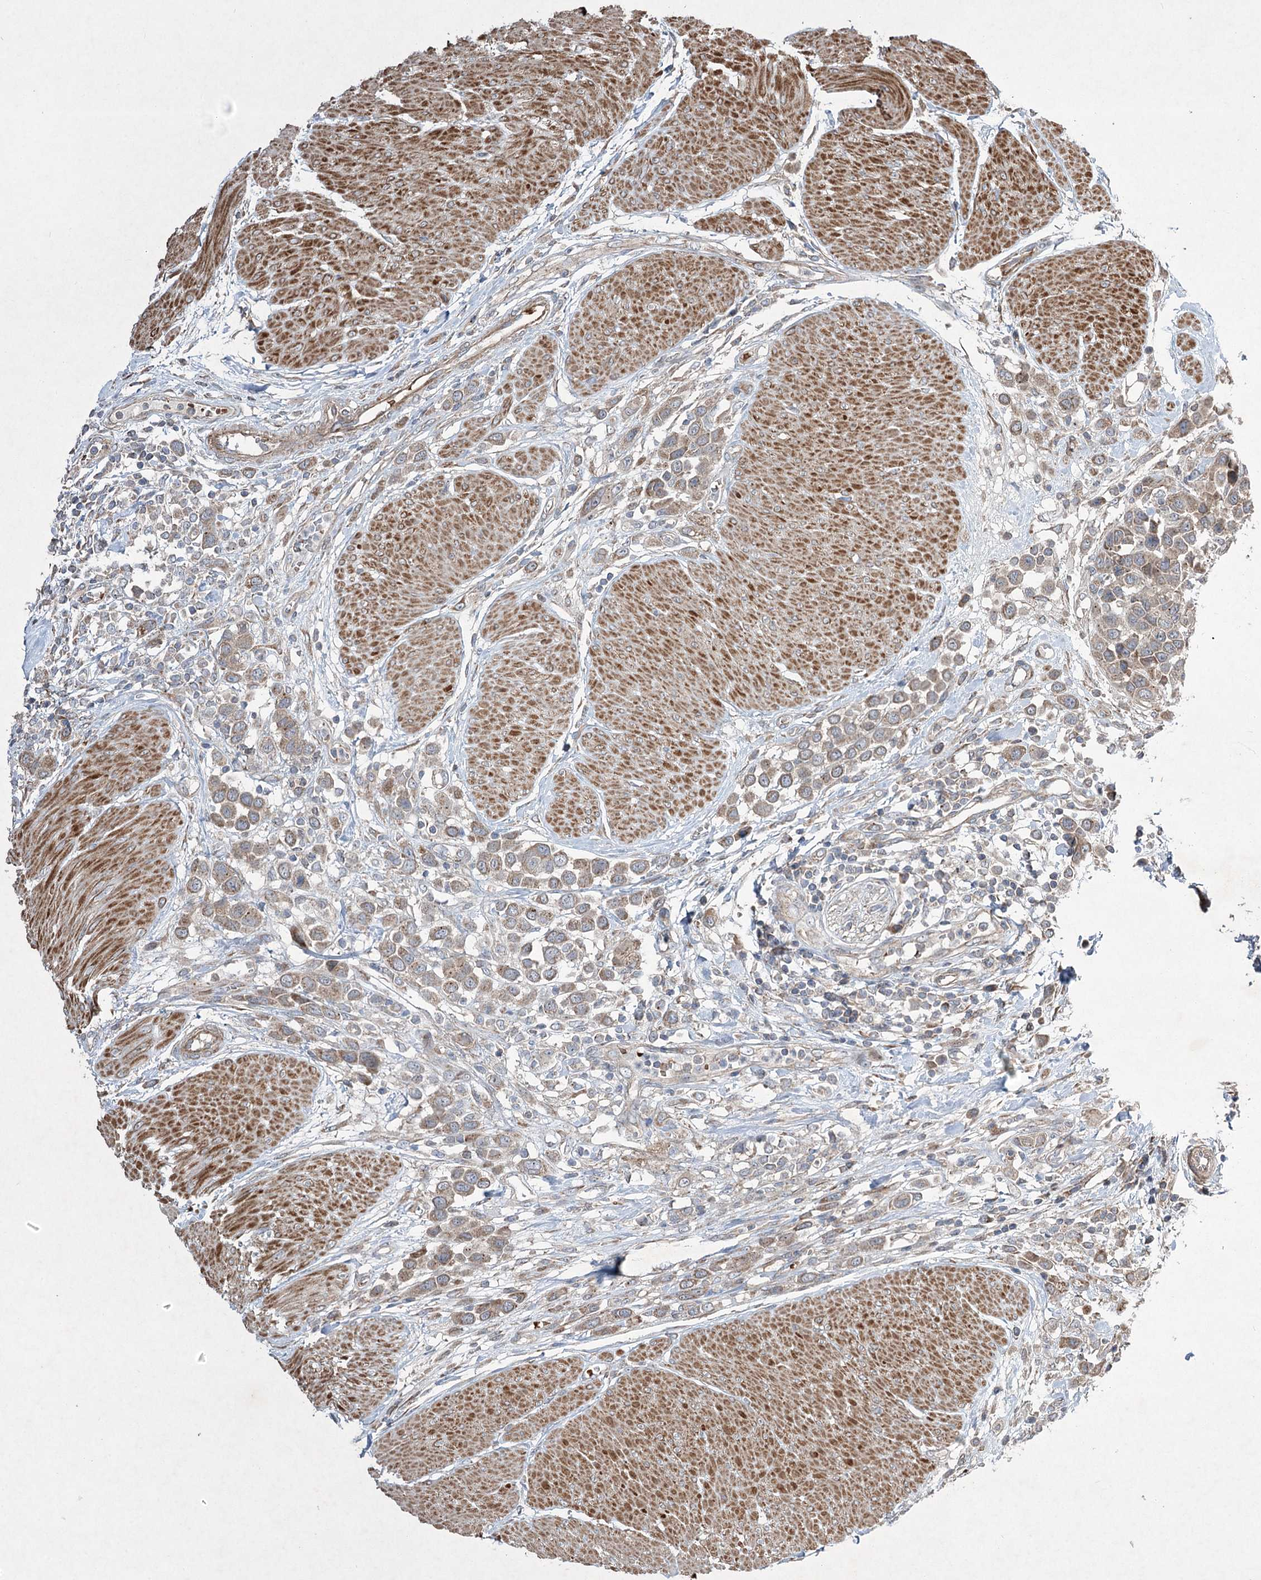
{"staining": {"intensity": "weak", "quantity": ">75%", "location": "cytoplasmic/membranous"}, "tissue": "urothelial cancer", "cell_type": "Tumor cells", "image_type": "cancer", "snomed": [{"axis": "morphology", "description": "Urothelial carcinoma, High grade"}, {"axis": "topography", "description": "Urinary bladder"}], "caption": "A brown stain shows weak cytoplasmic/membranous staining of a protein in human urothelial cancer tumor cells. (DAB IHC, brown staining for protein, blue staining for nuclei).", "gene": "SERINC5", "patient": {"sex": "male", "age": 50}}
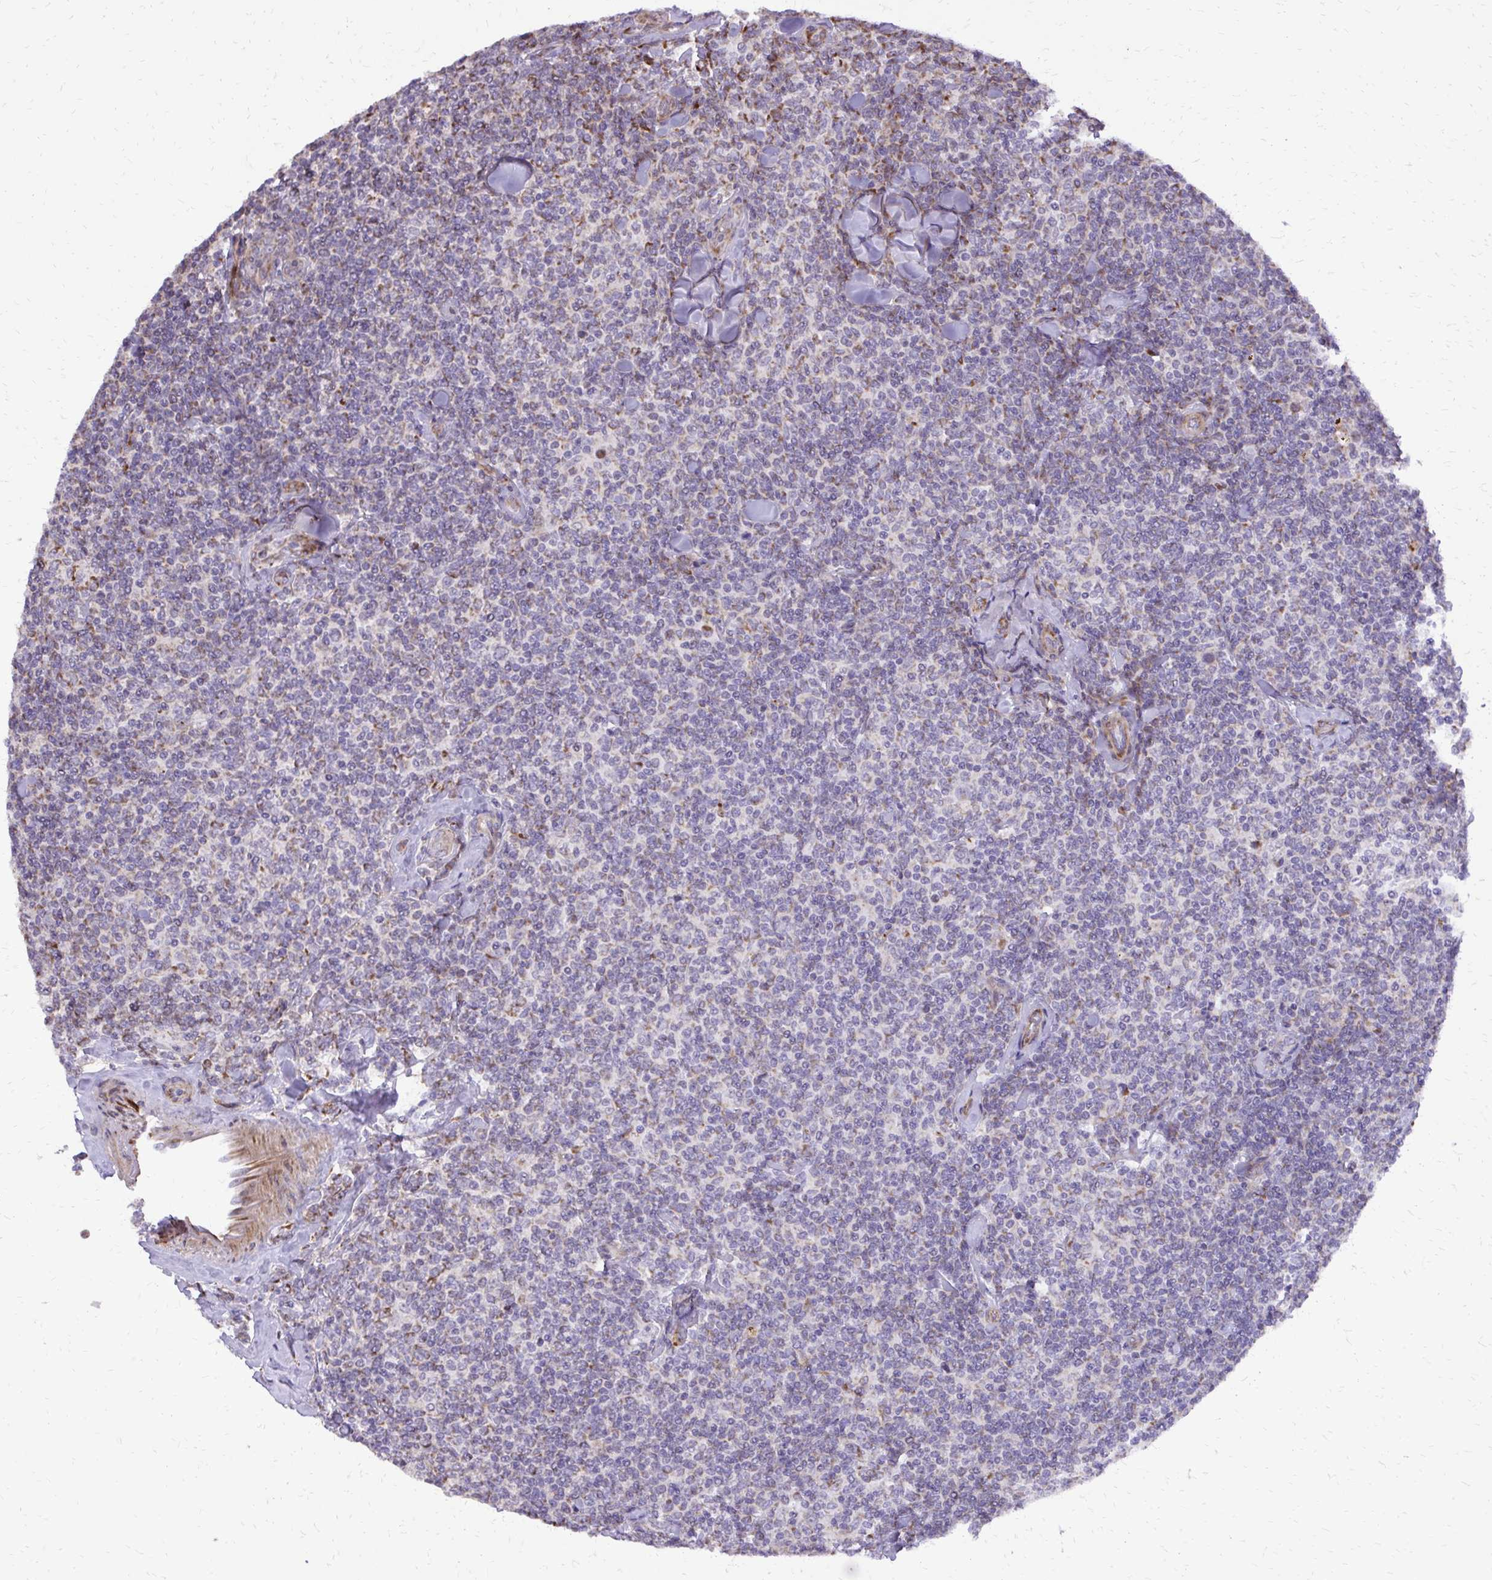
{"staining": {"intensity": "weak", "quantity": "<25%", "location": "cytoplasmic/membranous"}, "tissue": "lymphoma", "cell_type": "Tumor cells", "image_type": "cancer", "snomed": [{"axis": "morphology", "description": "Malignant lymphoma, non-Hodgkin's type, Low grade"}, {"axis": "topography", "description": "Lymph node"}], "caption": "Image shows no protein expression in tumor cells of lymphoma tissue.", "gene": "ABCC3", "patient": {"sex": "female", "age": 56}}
════════
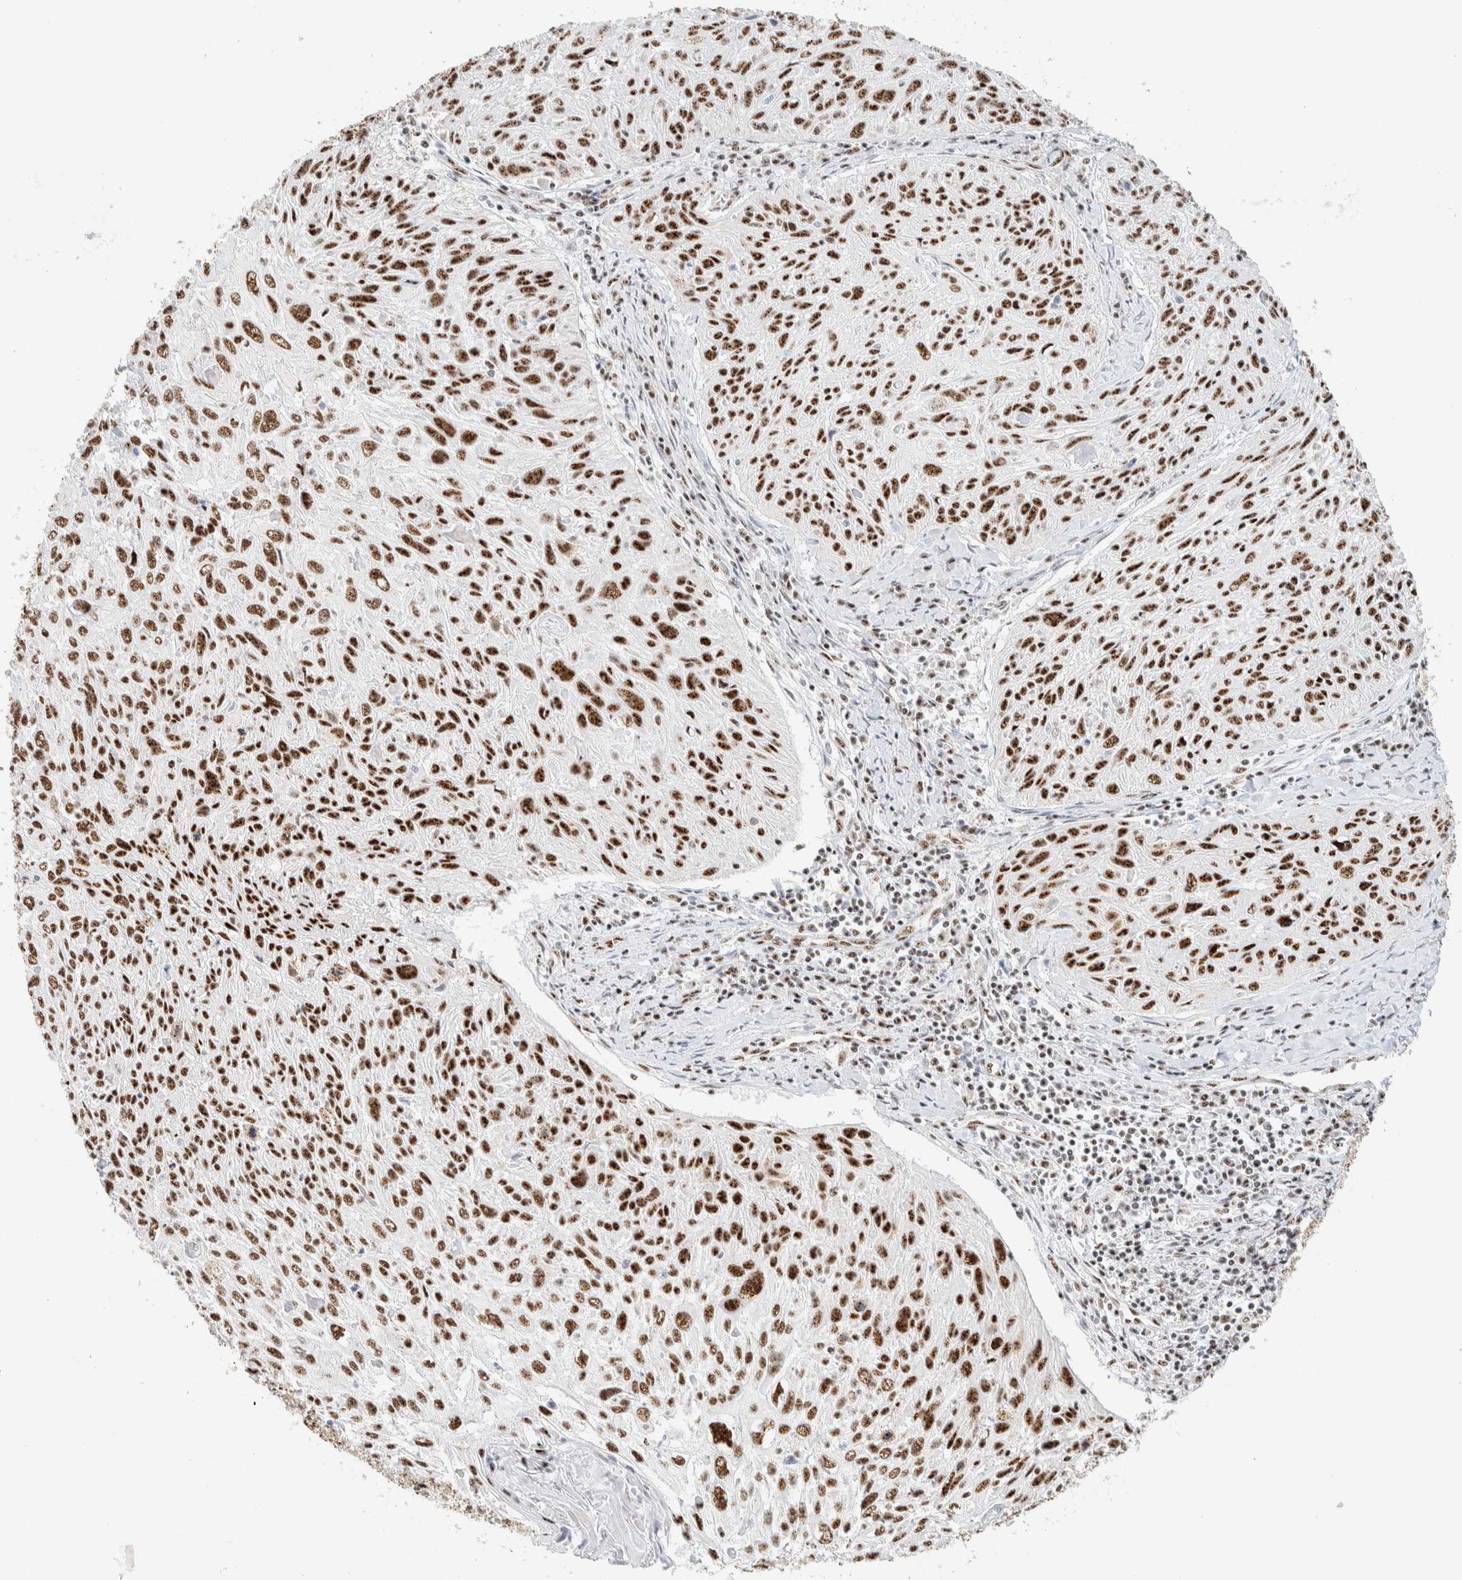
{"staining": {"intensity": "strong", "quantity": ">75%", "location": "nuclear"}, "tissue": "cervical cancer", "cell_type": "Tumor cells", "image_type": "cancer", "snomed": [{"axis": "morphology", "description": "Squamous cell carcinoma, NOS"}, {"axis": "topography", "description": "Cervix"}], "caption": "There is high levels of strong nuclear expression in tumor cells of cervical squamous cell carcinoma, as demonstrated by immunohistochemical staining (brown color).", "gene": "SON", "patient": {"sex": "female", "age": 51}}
════════
## WHAT TO DO
Using the entries above, transcribe exactly from the line that has "brown stain shows" through the line that has "non-Hodgkin's type, Low". Pictures are dropped.

## WRITTEN SOLUTION
{"staining": {"intensity": "weak", "quantity": ">75%", "location": "cytoplasmic/membranous"}, "tissue": "urothelial cancer", "cell_type": "Tumor cells", "image_type": "cancer", "snomed": [{"axis": "morphology", "description": "Urothelial carcinoma, High grade"}, {"axis": "topography", "description": "Urinary bladder"}], "caption": "A brown stain shows weak cytoplasmic/membranous staining of a protein in human urothelial cancer tumor cells. (DAB IHC, brown staining for protein, blue staining for nuclei).", "gene": "SERINC5", "patient": {"sex": "male", "age": 50}}
{"staining": {"intensity": "weak", "quantity": "<25%", "location": "cytoplasmic/membranous"}, "tissue": "lymphoma", "cell_type": "Tumor cells", "image_type": "cancer", "snomed": [{"axis": "morphology", "description": "Malignant lymphoma, non-Hodgkin's type, Low grade"}, {"axis": "topography", "description": "Lymph node"}], "caption": "Image shows no protein expression in tumor cells of lymphoma tissue.", "gene": "ABCC3", "patient": {"sex": "female", "age": 56}}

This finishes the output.